Extracted page text data
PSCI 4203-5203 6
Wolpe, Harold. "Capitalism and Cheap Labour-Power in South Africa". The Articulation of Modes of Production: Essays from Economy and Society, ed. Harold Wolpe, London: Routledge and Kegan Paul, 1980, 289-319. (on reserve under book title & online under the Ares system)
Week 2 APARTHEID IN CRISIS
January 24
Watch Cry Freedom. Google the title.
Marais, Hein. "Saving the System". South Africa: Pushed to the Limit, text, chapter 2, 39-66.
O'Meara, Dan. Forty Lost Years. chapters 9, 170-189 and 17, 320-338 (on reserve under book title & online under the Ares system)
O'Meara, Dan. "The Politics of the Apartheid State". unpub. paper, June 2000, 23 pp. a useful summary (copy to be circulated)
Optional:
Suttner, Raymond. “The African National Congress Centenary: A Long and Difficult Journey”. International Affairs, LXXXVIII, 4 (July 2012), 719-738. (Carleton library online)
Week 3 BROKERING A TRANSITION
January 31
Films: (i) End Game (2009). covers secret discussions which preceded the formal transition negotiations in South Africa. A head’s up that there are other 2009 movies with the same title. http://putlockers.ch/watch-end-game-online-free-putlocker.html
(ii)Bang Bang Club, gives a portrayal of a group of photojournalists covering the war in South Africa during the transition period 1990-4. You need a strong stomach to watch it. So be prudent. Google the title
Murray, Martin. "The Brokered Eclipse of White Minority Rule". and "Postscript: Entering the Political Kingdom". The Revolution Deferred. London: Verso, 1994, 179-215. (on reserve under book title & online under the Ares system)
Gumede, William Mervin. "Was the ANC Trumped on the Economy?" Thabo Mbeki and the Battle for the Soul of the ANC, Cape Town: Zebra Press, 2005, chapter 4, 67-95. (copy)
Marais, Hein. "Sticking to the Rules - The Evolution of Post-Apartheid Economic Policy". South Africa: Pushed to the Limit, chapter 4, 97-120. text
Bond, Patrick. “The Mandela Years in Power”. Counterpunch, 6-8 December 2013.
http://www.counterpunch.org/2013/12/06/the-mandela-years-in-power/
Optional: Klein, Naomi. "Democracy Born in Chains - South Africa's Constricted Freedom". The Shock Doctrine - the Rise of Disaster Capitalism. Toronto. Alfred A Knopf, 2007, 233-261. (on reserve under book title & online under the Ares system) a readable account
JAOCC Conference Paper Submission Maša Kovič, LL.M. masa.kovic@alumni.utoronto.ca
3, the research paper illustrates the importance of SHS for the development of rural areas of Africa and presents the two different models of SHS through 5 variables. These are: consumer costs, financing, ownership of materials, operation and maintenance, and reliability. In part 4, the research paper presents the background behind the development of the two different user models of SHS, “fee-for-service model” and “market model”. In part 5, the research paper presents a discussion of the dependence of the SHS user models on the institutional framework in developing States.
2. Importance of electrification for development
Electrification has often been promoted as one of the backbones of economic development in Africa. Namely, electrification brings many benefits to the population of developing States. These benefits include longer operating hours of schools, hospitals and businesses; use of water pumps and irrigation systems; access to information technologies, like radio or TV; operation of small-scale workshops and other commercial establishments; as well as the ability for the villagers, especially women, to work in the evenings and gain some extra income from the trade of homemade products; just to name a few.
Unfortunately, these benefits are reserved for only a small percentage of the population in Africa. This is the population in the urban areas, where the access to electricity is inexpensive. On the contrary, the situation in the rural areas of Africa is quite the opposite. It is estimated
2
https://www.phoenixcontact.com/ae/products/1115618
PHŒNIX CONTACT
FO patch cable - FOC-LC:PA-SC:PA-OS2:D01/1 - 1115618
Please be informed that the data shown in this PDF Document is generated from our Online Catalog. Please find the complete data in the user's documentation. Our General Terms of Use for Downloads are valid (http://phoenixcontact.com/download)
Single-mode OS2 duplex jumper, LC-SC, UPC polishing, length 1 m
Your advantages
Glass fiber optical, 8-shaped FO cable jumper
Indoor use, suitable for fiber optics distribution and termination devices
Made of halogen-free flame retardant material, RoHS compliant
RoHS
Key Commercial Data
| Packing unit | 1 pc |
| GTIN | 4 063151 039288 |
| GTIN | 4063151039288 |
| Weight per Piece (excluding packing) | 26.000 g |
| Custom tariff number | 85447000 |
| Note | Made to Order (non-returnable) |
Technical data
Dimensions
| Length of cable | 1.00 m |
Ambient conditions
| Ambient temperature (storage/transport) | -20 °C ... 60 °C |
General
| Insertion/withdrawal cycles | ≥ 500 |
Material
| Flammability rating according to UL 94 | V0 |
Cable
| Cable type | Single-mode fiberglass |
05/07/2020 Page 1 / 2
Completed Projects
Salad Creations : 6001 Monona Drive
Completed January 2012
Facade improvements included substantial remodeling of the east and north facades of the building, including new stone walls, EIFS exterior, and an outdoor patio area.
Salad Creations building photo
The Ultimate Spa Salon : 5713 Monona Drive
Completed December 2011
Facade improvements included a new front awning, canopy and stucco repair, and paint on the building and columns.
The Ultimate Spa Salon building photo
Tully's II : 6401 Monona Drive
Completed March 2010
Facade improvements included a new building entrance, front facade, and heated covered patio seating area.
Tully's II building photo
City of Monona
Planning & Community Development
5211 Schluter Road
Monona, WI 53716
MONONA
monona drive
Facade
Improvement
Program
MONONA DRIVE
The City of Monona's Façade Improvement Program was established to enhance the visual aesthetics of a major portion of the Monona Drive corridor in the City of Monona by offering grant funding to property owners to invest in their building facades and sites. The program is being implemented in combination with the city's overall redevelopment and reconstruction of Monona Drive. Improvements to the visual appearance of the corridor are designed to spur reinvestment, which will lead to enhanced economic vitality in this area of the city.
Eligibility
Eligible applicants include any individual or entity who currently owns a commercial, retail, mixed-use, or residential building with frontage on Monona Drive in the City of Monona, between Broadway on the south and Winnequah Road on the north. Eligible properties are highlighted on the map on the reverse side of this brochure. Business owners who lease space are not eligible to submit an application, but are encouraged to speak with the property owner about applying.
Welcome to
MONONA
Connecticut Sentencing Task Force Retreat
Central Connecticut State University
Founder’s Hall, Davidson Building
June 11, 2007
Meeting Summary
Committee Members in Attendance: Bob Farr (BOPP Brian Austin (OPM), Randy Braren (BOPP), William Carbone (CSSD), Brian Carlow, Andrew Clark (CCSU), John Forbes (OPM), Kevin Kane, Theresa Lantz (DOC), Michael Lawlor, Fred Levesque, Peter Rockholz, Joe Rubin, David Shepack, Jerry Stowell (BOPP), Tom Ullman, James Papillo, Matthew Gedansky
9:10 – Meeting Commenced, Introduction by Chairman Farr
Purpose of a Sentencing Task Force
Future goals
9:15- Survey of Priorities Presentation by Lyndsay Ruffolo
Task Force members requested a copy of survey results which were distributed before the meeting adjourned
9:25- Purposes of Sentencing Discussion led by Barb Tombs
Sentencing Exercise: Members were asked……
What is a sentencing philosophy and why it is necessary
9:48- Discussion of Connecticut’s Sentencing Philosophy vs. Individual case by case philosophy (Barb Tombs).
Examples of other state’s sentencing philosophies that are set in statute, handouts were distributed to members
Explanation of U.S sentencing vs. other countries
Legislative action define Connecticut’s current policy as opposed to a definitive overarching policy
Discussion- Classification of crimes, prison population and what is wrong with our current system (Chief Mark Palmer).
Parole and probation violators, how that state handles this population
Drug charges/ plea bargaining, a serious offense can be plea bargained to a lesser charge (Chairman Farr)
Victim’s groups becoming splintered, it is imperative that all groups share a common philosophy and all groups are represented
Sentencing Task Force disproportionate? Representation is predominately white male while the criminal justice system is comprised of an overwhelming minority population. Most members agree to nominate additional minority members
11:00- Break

- **Task directions**:
Identify every line above that includes the word "Salad", and show those lines.

- **Answer**:
Salad Creations : 6001 Monona Drive
Salad Creations building photo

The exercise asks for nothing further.